§ **Work instructions**:
Turn every line of the material below into a JSON list of strings, one string per line, skipping blank lines and leaving the pictures out.
====================
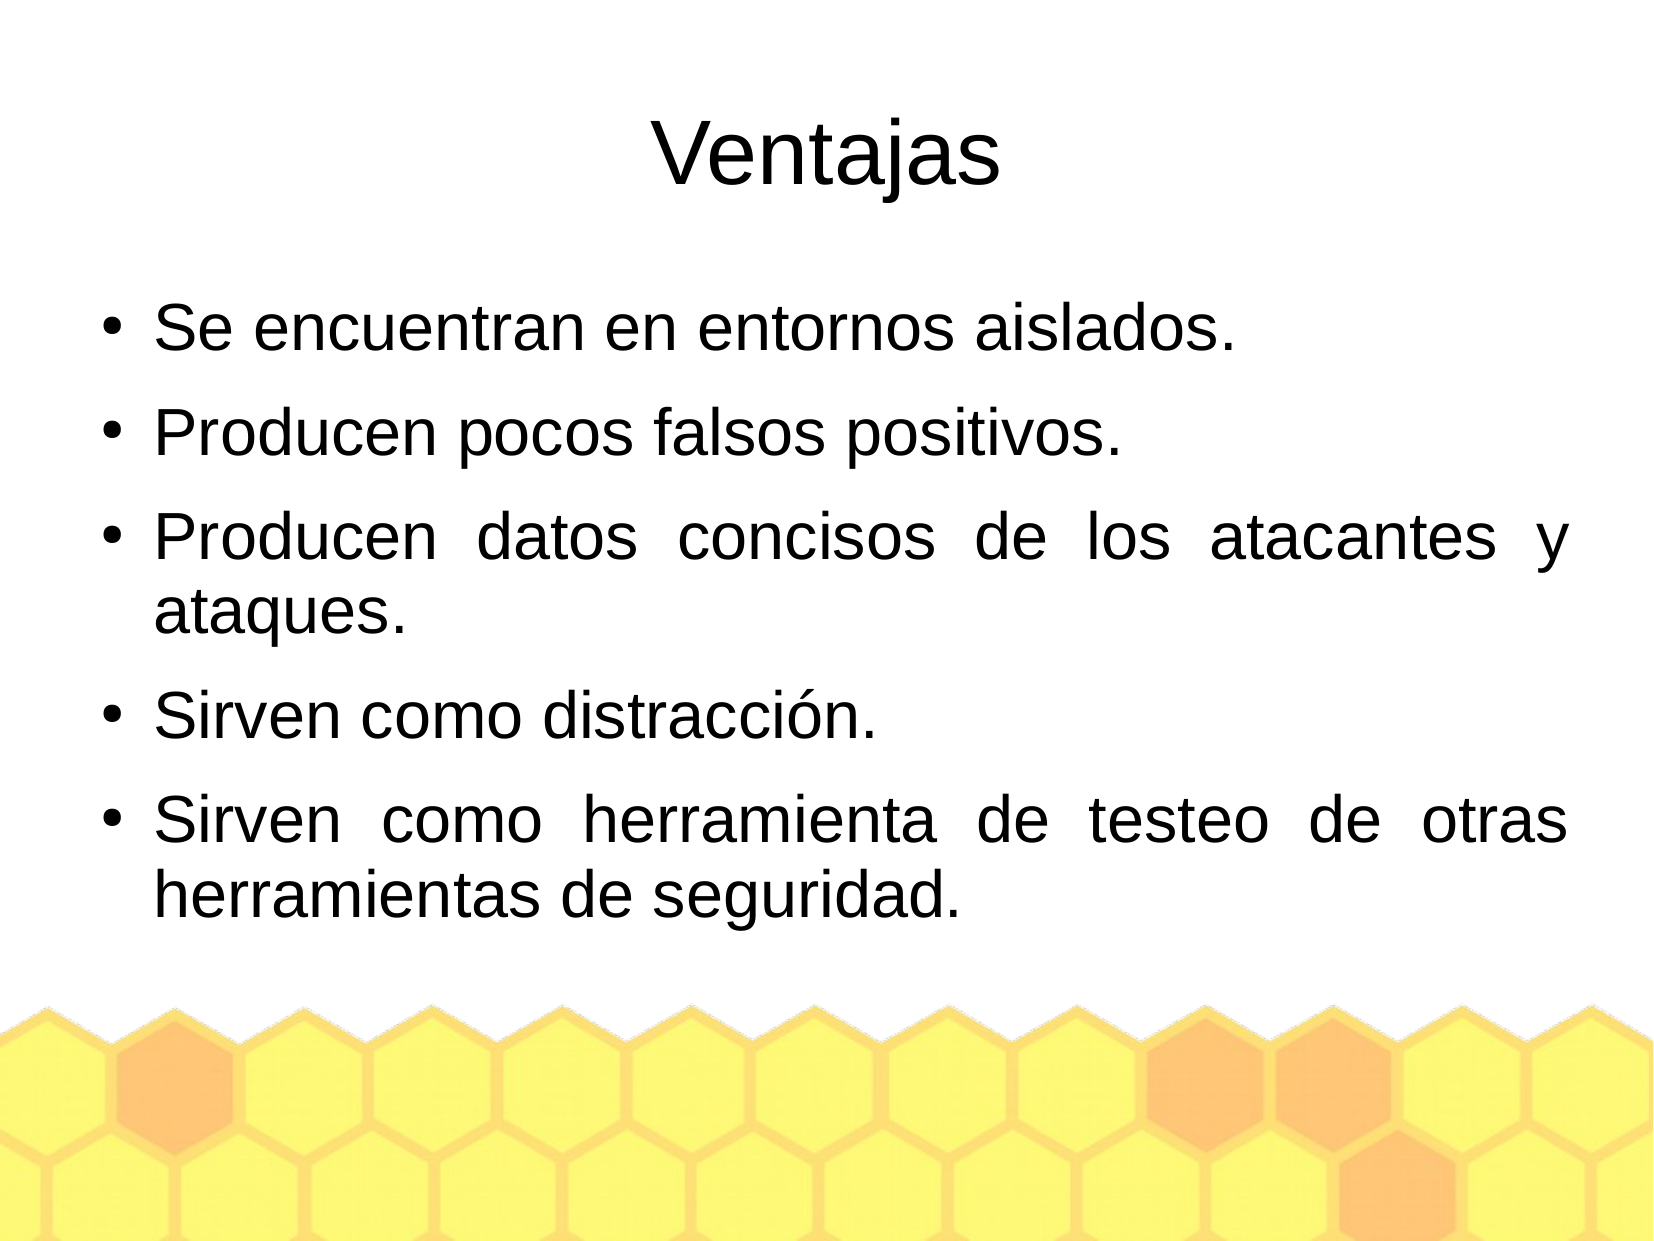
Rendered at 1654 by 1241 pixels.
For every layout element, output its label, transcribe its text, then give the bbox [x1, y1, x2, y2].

picture [0, 1001, 1654, 1241]
title Ventajas [82, 49, 1571, 257]
list Se encuentran en entornos aislados. Producen pocos falsos positivos. Producen datos concisos de los atacantes y ataques. Sirven como distracción. Sirven como herramienta de testeo de otras herramientas de seguridad. [82, 290, 1571, 1010]
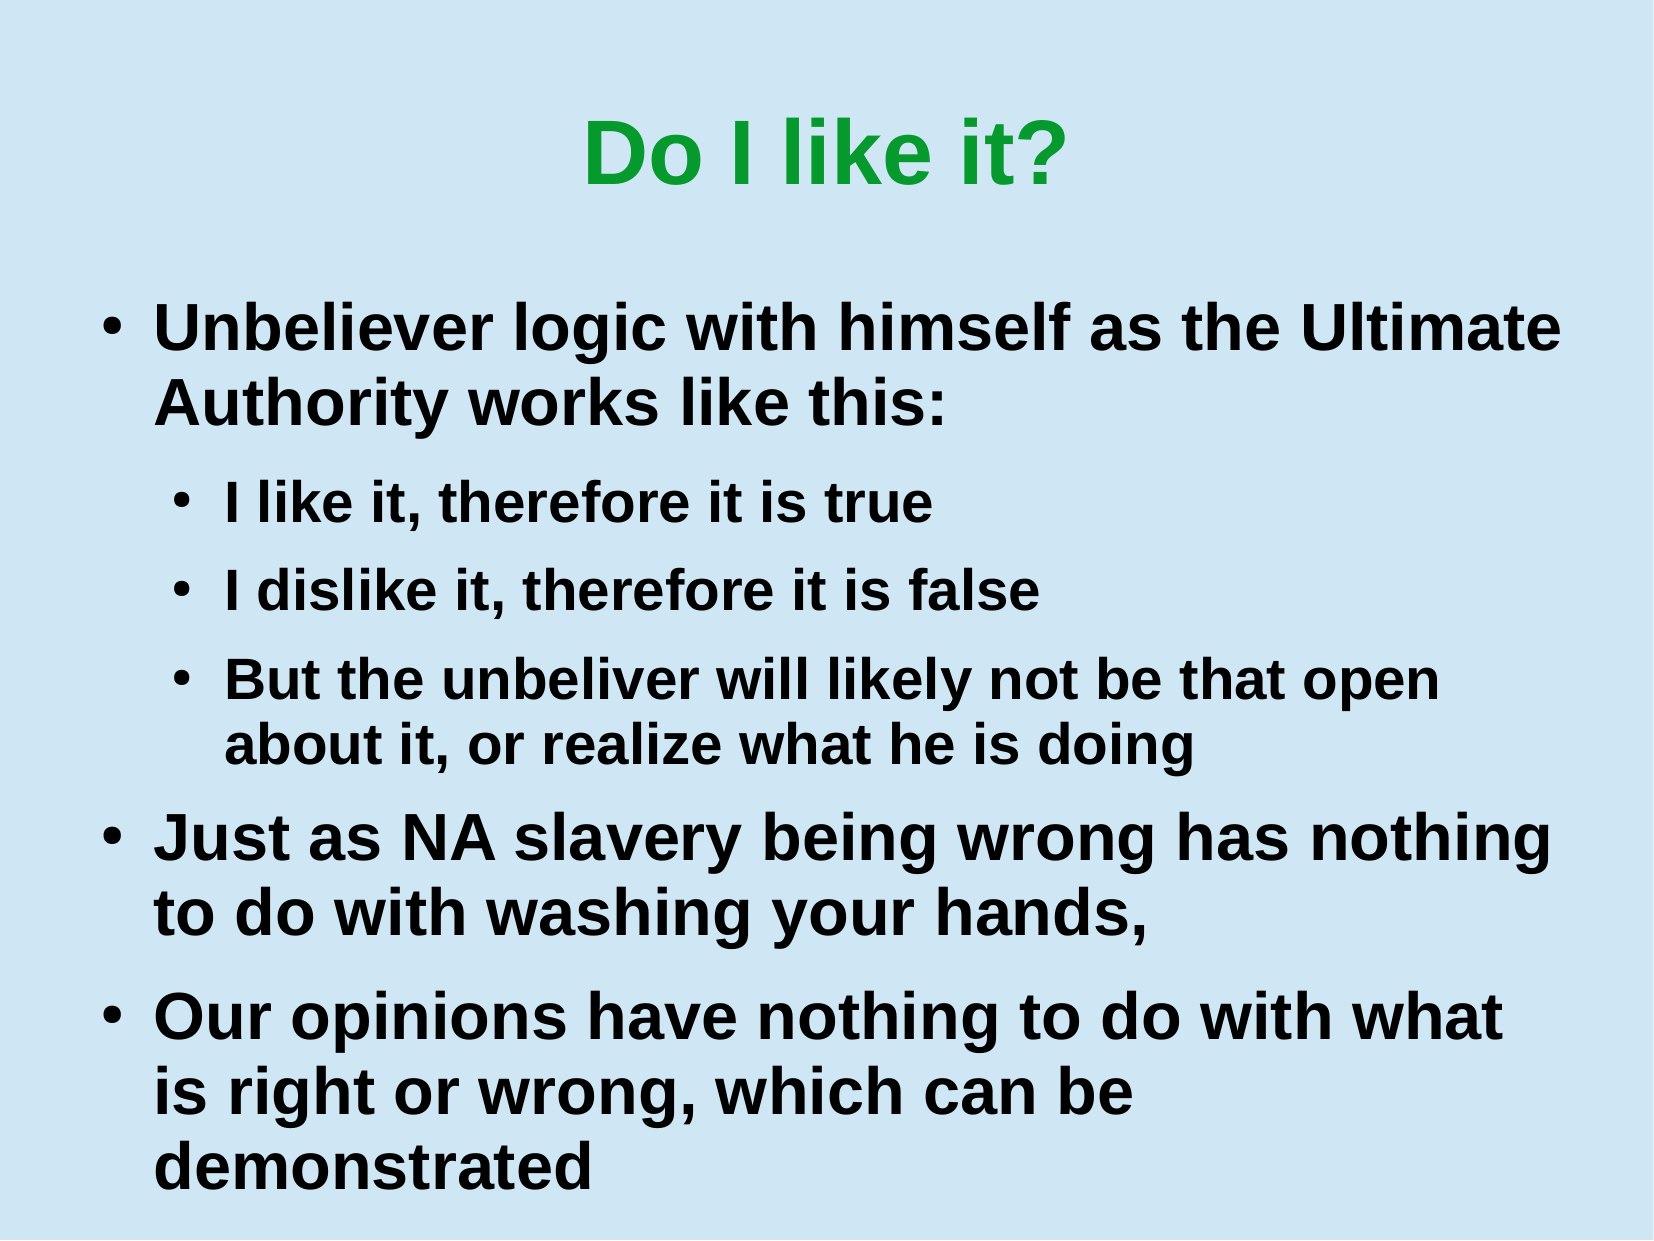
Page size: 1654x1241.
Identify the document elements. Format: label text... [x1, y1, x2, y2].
====================
§ **Expected answer**:
[
  "Rendered at 1654 by 1241 pixels.",
  "For every layout element, output its label, transcribe its text, then give the bbox [x1, y1, x2, y2].",
  "picture [0, 1001, 1654, 1241]",
  "title Ventajas [82, 49, 1571, 257]",
  "list Se encuentran en entornos aislados. Producen pocos falsos positivos. Producen datos concisos de los atacantes y ataques. Sirven como distracción. Sirven como herramienta de testeo de otras herramientas de seguridad. [82, 290, 1571, 1010]",
  "Page size: 1654x1241.",
  "Identify the document elements. Format: label text... [x1, y1, x2, y2]."
]